Protection from Eviction Act

People protected by the PEA can only be lawfully evicted by court bailiffs who are enforcing a possession order. Anyone other than this cannot lawfully evict you.

Even so, there are ways of fighting court bailiffs enforcing a possession order: check out this infographic to find out how:

What you are protected from?

Unlawful or attempted unlawful eviction:

Where a landlord (or anyone acting on their behalf) unlawfully deprives a residential occupier of their occupation of the whole or part of the premises.

Unlawful or attempted unlawful eviction:

Where a landlord (or anyone acting on their behalf) unlawfully deprives a residential occupier of their occupation of the whole or part of the premises.

Harassment

Where a landlord (or anyone acting on their behalf):

  • takes action likely to interfere with the peace or comfort of the residential occupier, or persistently withdraws/withholds services required to live in the premises (see our list above!)
  • Knows or has reasonable cause to believe that their conduct will cause the occupier to give up occupation or the whole or part of the premises or refrain from exercising their rights. (Like constructive dismissal, but for your home).

How does the law enforce this? (Criminal Law)

Unfortunately, it rarely does. The police have the power to prosecute, but they rarely do.

The same is true of local authorities, who lack the resources due to systemic underfunding, and are often unable to support in even the most extreme cases.

However, if the police or local authority do successfully prosecute, the penalties for your landlord could be a maximum of two years in prison, an unlimited fine, and compensation (under Criminal offence s1(2) Prevention from Eviction Act 1977).

What legal claims can you make? (Civil Law)

You could bring a civil claim under unlawful or attempted unlawful eviction and harassment, and/or breach of the terms and conditions of your tenancy. You can claim an injunction requiring your landlord to let you back in, and/or preventing the landlord from continuing to harass you. You can also claim damages. 

Damages can be claimed for: your financial loss, your distress as a result of the eviction or harassment, any particular suffering you experienced and “exemplary” damages where the landlord was trying to avoid court procedures and/or make a profit from illegally evicting you. 

For tenancies that are not assured shorthold tenancies (generally Rent Act 1977 tenancies which started before January 1989), you can claim an additional amount of damages assessed on the difference in value to the landlord with you in possession as against vacant possession. Those additional damages can only be claimed if you have left the property and are not reinstated. Damages can be reduced if your landlord offers to reinstate you and you refuse. 

So ideally, you’d need to make separate claims:

  • Breach of the contractual term giving you right to ‘quiet enjoyment’ of the property
  • Landlord’s ‘Derogation from Grant’ – this basically means the landlord’s use of common parts or neighbouring premises interferes with the tenant(s) use of their home.

These rights are “implied” by every tenancy agreement (which means they don’t need to be in writing to be enforceable).

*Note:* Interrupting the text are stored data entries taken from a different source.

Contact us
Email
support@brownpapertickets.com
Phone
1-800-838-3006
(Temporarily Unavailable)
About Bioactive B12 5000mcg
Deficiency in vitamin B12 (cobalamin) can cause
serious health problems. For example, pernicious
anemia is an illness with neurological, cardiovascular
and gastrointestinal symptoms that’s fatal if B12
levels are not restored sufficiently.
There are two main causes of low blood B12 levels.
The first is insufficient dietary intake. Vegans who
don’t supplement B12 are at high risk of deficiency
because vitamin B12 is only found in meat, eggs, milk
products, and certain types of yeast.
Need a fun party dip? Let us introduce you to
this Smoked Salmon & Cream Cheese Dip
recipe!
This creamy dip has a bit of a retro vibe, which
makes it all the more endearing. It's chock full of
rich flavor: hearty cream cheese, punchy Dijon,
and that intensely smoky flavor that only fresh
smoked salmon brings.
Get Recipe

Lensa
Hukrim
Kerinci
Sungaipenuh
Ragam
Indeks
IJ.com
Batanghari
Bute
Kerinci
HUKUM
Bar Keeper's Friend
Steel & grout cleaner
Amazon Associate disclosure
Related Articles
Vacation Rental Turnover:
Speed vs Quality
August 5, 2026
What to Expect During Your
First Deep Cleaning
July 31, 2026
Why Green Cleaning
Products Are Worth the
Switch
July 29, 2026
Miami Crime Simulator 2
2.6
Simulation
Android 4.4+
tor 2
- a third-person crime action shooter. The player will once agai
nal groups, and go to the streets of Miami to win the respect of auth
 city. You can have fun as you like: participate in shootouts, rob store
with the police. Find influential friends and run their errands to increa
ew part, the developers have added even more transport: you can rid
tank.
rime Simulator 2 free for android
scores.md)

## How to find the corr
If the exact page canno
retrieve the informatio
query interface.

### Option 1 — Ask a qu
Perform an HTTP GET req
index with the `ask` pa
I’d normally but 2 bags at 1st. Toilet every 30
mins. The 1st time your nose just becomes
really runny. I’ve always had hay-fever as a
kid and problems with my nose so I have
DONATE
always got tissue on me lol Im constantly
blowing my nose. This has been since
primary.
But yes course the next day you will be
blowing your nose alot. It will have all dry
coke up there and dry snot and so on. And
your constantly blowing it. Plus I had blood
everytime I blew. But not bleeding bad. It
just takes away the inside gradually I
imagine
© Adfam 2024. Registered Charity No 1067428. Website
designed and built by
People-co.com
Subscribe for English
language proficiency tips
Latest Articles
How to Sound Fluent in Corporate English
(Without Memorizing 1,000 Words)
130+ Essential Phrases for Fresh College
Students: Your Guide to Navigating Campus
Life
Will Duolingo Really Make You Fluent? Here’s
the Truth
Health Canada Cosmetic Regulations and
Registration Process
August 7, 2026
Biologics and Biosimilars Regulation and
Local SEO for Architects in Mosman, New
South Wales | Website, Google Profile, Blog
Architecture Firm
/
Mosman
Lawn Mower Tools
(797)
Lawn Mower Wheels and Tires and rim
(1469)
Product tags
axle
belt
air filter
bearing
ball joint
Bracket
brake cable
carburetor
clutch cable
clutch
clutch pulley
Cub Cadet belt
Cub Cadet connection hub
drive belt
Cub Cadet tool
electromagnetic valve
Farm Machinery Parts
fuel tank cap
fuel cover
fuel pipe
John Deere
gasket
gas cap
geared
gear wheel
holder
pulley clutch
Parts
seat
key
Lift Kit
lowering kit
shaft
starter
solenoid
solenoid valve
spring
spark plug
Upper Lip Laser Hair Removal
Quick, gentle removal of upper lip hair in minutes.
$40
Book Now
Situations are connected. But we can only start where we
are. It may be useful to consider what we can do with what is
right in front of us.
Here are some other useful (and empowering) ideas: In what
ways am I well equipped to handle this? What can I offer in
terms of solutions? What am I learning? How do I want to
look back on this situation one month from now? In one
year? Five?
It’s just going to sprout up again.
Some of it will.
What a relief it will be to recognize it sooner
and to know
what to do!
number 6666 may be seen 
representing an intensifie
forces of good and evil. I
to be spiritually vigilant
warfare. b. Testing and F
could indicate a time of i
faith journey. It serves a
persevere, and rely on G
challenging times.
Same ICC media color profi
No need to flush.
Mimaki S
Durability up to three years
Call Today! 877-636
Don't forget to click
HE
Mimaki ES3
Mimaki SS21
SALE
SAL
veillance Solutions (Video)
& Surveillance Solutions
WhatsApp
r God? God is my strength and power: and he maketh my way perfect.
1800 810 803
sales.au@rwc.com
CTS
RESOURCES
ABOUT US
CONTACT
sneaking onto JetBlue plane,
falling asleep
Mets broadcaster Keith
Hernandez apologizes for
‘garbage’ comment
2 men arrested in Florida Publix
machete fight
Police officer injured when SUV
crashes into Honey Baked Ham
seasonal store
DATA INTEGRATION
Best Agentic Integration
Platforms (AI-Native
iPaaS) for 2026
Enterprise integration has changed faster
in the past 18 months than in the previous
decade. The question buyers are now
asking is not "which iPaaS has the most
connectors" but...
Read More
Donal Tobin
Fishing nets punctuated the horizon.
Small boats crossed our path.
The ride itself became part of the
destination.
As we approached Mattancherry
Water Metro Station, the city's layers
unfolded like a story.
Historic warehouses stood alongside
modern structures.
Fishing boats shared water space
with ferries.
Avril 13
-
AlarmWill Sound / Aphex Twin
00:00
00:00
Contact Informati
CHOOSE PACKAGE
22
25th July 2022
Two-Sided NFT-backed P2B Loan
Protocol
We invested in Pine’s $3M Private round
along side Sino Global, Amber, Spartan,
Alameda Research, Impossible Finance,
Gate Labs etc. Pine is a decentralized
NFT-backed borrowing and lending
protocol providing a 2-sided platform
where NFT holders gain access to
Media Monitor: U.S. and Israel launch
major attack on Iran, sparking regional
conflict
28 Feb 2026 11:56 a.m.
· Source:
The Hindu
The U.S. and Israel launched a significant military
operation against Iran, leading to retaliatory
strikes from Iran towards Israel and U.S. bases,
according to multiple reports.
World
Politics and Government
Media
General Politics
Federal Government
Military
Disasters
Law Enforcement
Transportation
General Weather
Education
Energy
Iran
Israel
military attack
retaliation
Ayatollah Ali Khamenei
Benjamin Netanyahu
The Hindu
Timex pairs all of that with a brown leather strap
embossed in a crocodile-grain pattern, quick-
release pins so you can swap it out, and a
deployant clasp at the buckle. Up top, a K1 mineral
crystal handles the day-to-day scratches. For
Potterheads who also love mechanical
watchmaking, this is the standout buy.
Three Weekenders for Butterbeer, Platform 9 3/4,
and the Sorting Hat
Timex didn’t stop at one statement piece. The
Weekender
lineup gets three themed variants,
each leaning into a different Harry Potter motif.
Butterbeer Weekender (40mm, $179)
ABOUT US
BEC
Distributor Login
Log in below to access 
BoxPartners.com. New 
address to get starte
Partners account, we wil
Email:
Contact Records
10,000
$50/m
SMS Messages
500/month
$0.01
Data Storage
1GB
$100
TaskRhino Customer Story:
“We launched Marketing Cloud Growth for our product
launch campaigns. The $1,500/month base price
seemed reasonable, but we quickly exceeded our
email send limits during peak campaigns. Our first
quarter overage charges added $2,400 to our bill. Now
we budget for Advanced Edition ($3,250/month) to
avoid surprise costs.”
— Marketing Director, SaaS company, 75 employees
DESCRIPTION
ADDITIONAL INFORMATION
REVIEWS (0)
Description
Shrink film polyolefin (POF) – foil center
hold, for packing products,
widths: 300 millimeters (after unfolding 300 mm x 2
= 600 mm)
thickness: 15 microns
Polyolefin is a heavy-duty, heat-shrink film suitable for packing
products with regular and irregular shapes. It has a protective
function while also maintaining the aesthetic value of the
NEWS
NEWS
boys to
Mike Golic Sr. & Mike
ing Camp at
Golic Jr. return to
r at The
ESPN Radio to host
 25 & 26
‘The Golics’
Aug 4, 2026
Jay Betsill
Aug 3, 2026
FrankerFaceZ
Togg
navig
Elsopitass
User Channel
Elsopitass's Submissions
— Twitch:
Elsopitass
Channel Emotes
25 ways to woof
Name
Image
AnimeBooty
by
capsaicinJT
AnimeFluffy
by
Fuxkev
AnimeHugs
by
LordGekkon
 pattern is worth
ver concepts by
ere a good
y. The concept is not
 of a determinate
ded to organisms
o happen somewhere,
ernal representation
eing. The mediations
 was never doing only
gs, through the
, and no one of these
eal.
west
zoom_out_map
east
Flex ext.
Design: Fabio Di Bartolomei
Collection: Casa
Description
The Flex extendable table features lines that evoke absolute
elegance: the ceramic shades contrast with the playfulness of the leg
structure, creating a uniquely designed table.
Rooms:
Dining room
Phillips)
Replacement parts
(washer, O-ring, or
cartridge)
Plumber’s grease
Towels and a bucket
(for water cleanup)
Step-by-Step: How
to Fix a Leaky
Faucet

Who is not protected by this act?

  • Lodgers (where the landlord or a member of their family lives in the property) 
  • People not paying rent in exchange for accommodation 
  • People granted a right to occupy for a holiday only
  • Homeless people placed in B&B or homeless temporary accommodation by the council pending a decision on their homelessness application
  • Hostel residents where the landlord is a council or housing association and they have a licence not a tenancy
  • Asylum seekers living in asylum support
  • Where the Home Office serves a No Right to Rent Notice on basis of the tenant’s immigrations status 
  • Trespassers (squatters)

Even if you fit into this category you are protected in some ways: 

If you are in the list above’ you can be peaceably evicted by your landlord but only once your tenancy or licence has been lawfully ended (by giving the notice specified in the agreement or reasonable notice if no agreement).

It is a criminal offence (s6(1) Criminal Law Act 1977) to use or threaten violence to gain entry where someone inside the property objects. This includes violence to property, like smashing doors or windows.